Robert Lepage n'est pas obnubilé par les perspectives de gloire parisiennes. Son Dragon bleu, créé au printemps 2008 à Châlons-en-Champagne, a beau avoir depuis vendredi soir les honneurs du magnifique Palais de Chaillot, place du Trocadéro, il avait autre chose à faire que d'assister à la première. Était-il reparti à la Caserne de Québec? À New York?

En tout cas, la dernière fois qu'on l'a repéré sur les radars, ce n'était pas si loin de Paris puisqu'il se trouvait justement à Châlons-en-Champagne, entre le 25 et le 28 novembre, pour y donner Eonnagata. En ce qui concerne Le dragon bleu, il a tourné la page, comme il l'avait fait précédemment pour d'autres créations: «J'ai joué cette pièce pendant un an et demi, a-t-il expliqué dans une interview publiée par La Croix vendredi dernier. J'avais l'impression d'être allé jusqu'au bout.» Le comédien Henri Chassé a donc pris la relève.

Même si au théâtre de Chaillot on a exprimé un petit regret pour cette absence, cela n'a pas empêché la salle de 900 places de se remplir à ras bords, et les billets de se vendre allègrement: «On donnera pratiquement les neuf représentations à guichets fermés, a expliqué Catherine Papeguay, de la direction de Chaillot. Lepage a désormais un public de fidèles à Paris.»
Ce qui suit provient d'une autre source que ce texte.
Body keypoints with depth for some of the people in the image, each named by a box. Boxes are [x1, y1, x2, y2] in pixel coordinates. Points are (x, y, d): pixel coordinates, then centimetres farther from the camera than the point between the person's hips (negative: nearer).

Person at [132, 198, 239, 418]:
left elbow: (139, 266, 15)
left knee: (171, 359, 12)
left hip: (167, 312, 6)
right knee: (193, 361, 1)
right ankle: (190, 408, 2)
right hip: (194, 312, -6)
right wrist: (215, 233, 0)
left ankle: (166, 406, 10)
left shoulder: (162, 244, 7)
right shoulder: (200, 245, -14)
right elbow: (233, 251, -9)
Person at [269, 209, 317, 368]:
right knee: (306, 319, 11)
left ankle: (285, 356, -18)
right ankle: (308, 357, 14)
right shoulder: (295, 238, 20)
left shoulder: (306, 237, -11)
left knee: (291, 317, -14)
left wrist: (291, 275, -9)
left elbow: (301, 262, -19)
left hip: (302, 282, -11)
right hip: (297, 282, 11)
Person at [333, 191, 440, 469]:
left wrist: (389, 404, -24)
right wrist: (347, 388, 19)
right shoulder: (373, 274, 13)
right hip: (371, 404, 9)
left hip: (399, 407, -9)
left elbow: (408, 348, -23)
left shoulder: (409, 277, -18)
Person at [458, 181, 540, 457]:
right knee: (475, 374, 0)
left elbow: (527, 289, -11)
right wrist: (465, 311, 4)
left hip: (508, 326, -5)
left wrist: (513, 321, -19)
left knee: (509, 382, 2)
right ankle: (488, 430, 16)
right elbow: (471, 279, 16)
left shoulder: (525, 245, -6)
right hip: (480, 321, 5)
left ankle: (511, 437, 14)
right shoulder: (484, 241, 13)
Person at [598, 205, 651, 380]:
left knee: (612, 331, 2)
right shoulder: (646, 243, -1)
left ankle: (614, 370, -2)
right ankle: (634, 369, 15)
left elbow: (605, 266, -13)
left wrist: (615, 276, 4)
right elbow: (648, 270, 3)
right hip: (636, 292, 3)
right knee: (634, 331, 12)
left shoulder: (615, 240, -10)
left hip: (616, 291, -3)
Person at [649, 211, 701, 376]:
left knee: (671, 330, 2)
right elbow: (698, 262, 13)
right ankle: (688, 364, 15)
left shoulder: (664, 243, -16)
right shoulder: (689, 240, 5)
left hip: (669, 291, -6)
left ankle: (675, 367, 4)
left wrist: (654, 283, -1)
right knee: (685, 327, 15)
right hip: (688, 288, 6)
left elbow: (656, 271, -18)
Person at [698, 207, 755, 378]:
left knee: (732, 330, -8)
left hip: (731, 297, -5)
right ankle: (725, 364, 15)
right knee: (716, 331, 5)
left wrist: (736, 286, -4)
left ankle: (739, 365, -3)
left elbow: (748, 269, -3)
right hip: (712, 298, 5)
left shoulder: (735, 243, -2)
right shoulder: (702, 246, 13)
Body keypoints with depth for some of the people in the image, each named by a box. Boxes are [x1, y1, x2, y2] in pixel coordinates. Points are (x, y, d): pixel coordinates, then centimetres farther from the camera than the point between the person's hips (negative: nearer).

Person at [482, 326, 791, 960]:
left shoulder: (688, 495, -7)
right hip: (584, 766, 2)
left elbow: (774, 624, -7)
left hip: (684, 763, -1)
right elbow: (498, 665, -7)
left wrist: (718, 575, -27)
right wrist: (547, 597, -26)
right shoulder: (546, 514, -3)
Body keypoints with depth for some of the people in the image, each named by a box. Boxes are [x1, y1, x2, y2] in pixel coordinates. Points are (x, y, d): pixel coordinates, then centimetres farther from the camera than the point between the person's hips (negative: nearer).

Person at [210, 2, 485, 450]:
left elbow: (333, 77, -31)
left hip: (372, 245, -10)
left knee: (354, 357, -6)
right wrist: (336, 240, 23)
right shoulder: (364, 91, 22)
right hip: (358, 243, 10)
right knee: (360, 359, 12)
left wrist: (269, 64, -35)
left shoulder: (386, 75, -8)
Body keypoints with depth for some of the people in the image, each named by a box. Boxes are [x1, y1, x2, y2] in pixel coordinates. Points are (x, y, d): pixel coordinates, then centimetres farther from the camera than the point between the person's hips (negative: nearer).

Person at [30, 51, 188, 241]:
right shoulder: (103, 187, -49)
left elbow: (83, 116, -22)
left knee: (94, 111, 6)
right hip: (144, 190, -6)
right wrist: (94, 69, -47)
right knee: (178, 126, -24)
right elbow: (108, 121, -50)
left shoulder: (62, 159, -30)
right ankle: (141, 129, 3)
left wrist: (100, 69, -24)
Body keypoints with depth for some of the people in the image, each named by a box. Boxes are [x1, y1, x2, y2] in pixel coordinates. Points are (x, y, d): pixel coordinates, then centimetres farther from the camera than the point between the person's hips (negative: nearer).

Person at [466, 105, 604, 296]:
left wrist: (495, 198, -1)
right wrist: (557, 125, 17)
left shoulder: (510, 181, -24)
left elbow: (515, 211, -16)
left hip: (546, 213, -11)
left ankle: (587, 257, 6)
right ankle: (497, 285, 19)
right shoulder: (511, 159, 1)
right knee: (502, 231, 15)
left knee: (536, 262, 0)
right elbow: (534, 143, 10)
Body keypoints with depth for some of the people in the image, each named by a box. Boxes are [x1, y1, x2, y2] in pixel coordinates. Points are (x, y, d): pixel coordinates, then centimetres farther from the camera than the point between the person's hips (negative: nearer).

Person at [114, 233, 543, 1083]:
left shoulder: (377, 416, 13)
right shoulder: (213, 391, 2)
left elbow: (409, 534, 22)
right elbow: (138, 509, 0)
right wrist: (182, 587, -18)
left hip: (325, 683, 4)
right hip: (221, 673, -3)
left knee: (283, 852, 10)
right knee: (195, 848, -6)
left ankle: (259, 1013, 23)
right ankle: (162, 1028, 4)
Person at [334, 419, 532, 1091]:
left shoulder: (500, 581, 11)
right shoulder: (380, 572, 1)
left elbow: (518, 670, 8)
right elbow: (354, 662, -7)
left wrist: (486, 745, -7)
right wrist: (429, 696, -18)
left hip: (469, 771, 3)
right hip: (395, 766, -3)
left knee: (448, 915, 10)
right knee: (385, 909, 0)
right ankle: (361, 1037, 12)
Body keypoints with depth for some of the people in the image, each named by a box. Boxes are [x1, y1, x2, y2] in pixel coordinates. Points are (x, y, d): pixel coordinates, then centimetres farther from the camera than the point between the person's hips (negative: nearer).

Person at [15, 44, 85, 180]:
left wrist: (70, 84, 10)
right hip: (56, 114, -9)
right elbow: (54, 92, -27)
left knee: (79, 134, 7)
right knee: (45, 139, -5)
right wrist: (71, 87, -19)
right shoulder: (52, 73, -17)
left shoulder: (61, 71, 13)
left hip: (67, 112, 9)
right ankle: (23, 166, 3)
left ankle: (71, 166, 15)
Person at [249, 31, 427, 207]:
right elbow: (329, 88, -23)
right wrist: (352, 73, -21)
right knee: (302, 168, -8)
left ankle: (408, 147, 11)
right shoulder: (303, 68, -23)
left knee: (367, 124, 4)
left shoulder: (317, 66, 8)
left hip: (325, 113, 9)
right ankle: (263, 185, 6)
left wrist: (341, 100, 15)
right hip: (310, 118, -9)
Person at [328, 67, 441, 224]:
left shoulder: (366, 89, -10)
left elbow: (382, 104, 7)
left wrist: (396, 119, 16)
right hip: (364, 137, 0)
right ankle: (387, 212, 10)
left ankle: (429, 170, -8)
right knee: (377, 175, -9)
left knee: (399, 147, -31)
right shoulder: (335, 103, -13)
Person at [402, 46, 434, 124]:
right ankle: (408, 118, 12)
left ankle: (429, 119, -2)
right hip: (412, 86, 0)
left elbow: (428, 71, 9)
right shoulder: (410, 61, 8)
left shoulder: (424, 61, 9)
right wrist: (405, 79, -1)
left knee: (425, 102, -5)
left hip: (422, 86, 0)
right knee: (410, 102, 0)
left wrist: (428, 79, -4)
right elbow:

Robert Lepage touche aujourd'hui les bénéfices de longues années de travail discret, en banlieue est de Paris, à la Maison des Arts de Créteil, pendant lesquelles la couverture médiatique restait modeste et intermittente. Adopté par l'un des théâtres les plus somptueux et prestigieux de Paris, il a maintenant droit au traitement royal de la part de la critique parisienne. Normalement, une pièce à l'affiche pendant seulement neuf jours a peu de chances d'obtenir des critiques. À moins qu'elle ne soit signée du nom d'une super vedette du théâtre européen. Ce qui est maintenant le cas de Robert Lepage.

De fait, Le dragon bleu a, dès samedi, fait l'objet d'un article d'une exceptionnelle demi-page avec photo dans Le Monde. La critique en question contient quelques réserves. Implicites dans le titre: «Le plaisir tranquille d'une soirée avec théâtre d'images de Robert Lepage». Une manière de dire que s'il y a dans cette pièce «un maniement des images d'une indéniable force attractive, ce qui est la marque du talent de l'auteur», la critique parle d'une «histoire sentimentale comme un film du dimanche soir à qui on ne demande rien que de préfacer une bonne nuit». En un mot, c'est une pièce qui «ne marquera pas l'histoire du théâtre».

Autre journal de référence, La Croix publiait le jour même de la première, vendredi, une longue interview du dramaturge sur une page entière: autre traitement réservé aux grandes vedettes du théâtre d'avant-garde, les Jan Fabre ou Romeo Castellucci.

Quant à L'Humanité, quotidien communiste en déclin, mais réputé sur le plan culturel, il prend Lepage tout à fait au sérieux en lui consacrant une très longue critique dans la même veine que Le Monde: grande habileté technologique, mais texte légèrement creux. Titre de l'article «Ménage à trois traditionnel plongé dans un bain mondialisé assorti d'illustrations pittoresques». Et en conclusion: il s'agit aujourd'hui d'un «habile tour de prestidigitation à grande échelle. De la poudre aux yeux en somme.»

Il n'y a pas de vraie consécration à Paris sans une petite dose de méchanceté.